Does this power series really converge?

Question

Given the power series $$\sum_{n=0}^\infty\frac{(-1)^n}{2^n\sqrt{n}}(x-1)^n,$$ I found using the ratio test that the radius of convergence is $R=1/(1/2)=2$, but I'm a little confused as to why this infinite sum even exists since the first term, for $n=0$, involves dividing by zero. So from a naive point of view, it would seem that the infinite sum should not converge. Does it actually converge?

Mathematica tells me $R=2$ also, but it also complains about division by zero if I try to sum to infinity. This could be a limit of Mathematica, however.
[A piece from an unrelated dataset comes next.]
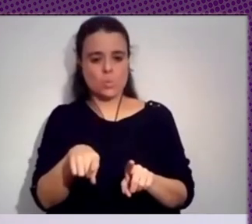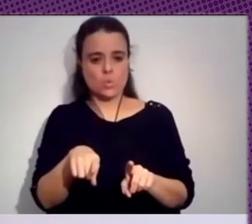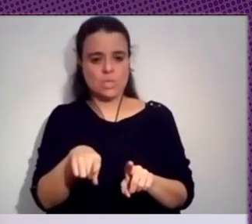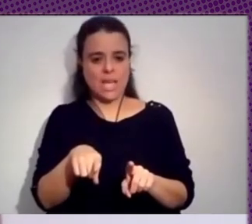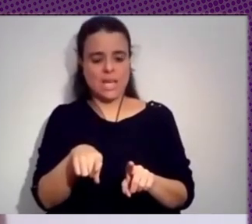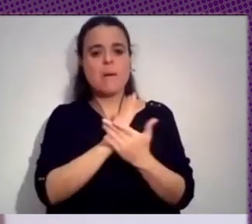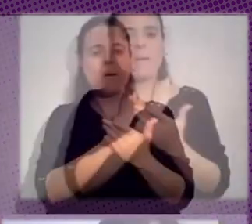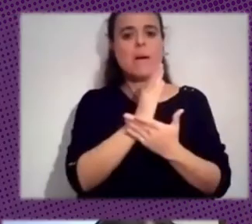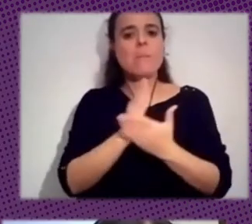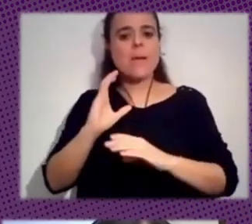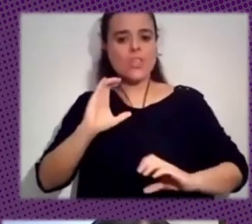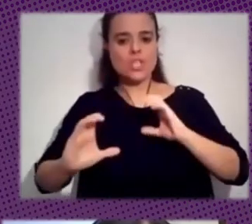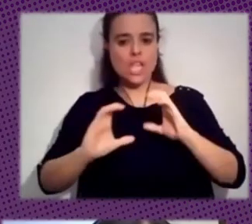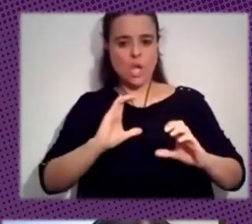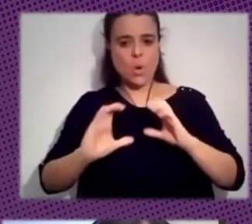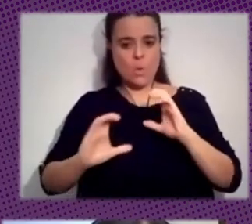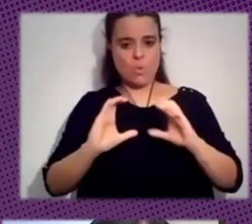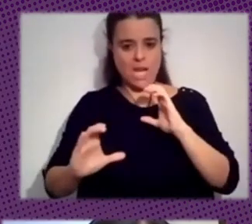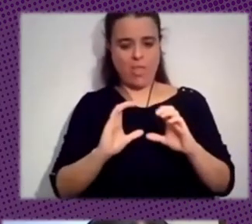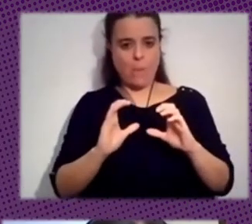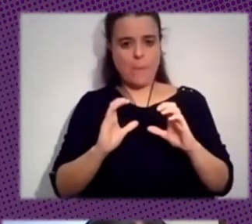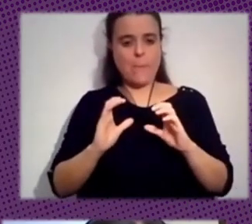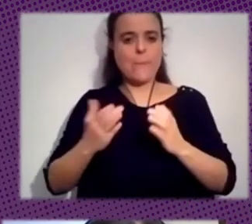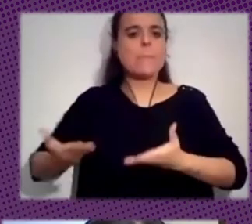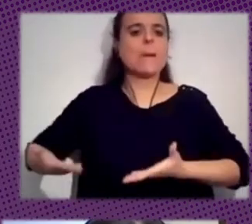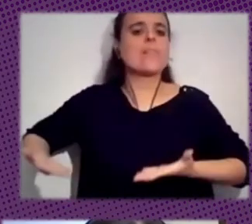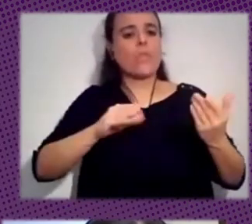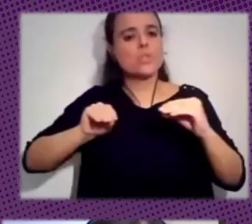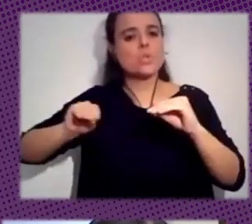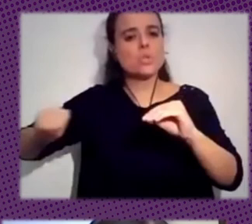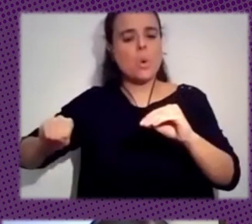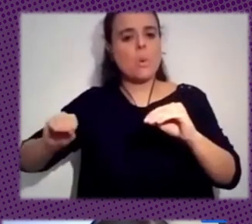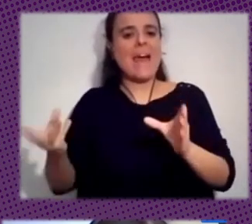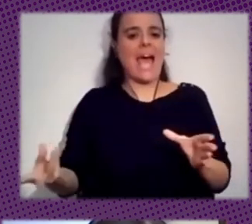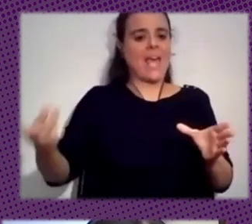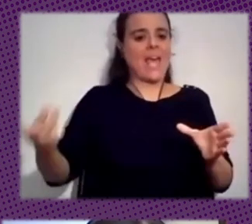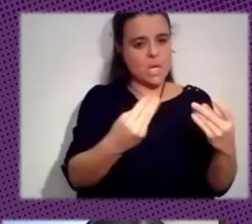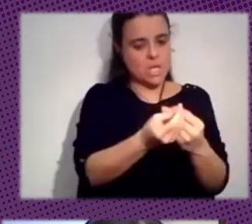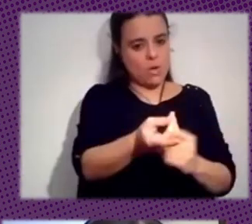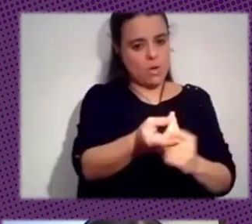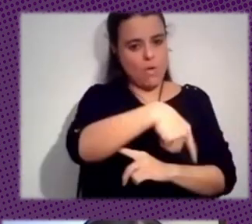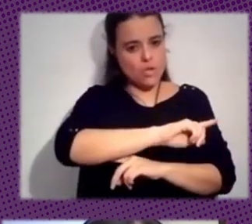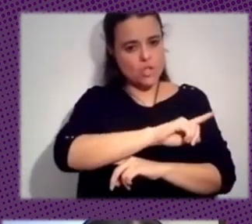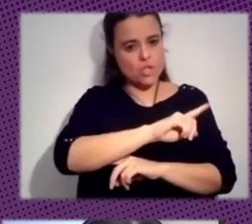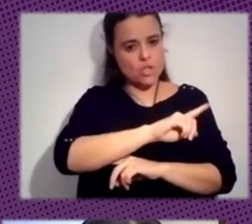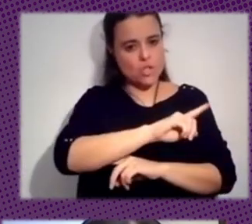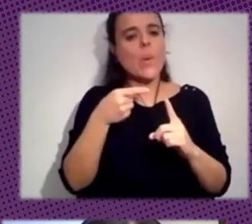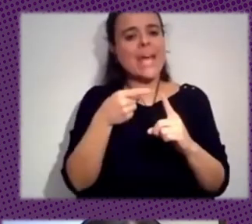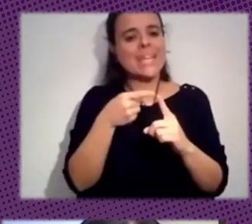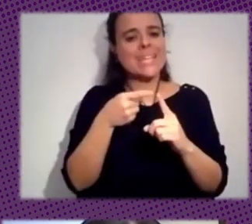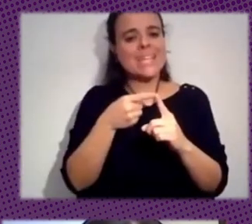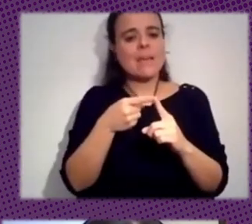comunicación para involucrarse con vosotros e ir erradicando esos mensajes de odio imagino se refieran sobre todo a medios en Argentina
It could be the sum does converge even with the division by zero since the sum is infinite, and as a Taylor series represents some perfectly finite analytic function. Furthermore, by analogy, I think there are certain integrands which diverge at $a$, say, yet whose definite integrals converge over $[a,b]$, say, although I can't remember an explicit example right now.

Answer 1

I think that $\sum_{n=0}^\infty\frac{(-1)^n}{2^n\sqrt{n}}(x-1)^n$ is a typo and it should read $\sum_{n=1}^\infty\frac{(-1)^n}{2^n\sqrt{n}}(x-1)^n$.

The radius of convergence of $\sum_{n=1}^\infty\frac{(-1)^n}{2^n\sqrt{n}}(x-1)^n$ is indeed $=2.$